Gather every line of the listing that contains the string "GridRNNCell", and note that case counts.

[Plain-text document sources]

* * * * * * * * *

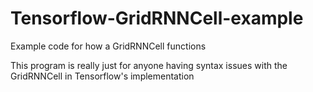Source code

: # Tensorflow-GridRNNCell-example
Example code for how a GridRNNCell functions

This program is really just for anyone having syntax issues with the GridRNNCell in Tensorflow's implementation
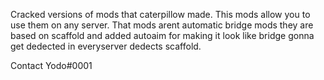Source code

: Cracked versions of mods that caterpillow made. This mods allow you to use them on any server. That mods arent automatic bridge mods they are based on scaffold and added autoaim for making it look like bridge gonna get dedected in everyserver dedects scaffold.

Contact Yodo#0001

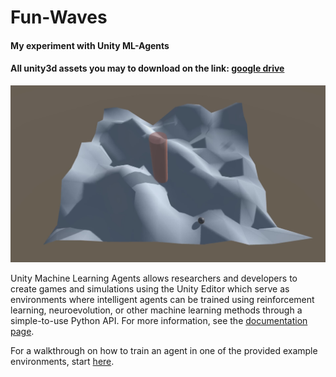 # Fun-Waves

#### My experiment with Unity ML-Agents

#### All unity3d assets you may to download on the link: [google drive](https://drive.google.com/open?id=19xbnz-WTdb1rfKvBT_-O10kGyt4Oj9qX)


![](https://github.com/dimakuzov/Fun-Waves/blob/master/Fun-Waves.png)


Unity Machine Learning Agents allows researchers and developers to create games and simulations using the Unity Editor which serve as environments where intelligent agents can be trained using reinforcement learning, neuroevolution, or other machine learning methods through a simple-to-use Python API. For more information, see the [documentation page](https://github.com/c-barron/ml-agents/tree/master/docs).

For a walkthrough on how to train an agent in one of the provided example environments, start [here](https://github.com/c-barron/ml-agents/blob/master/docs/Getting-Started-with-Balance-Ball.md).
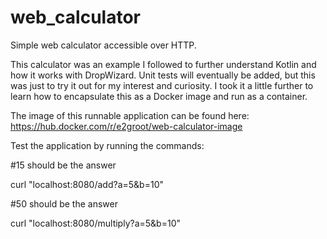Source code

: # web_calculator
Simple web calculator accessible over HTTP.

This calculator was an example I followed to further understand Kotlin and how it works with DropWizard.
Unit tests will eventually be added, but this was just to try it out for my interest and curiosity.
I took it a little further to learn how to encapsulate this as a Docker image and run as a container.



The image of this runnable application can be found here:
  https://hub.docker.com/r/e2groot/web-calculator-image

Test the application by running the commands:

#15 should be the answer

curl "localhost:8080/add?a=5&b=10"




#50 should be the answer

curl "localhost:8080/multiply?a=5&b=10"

* * * * * * * * *

- Response below:
: # Tensorflow-GridRNNCell-example
Example code for how a GridRNNCell functions
This program is really just for anyone having syntax issues with the GridRNNCell in Tensorflow's implementation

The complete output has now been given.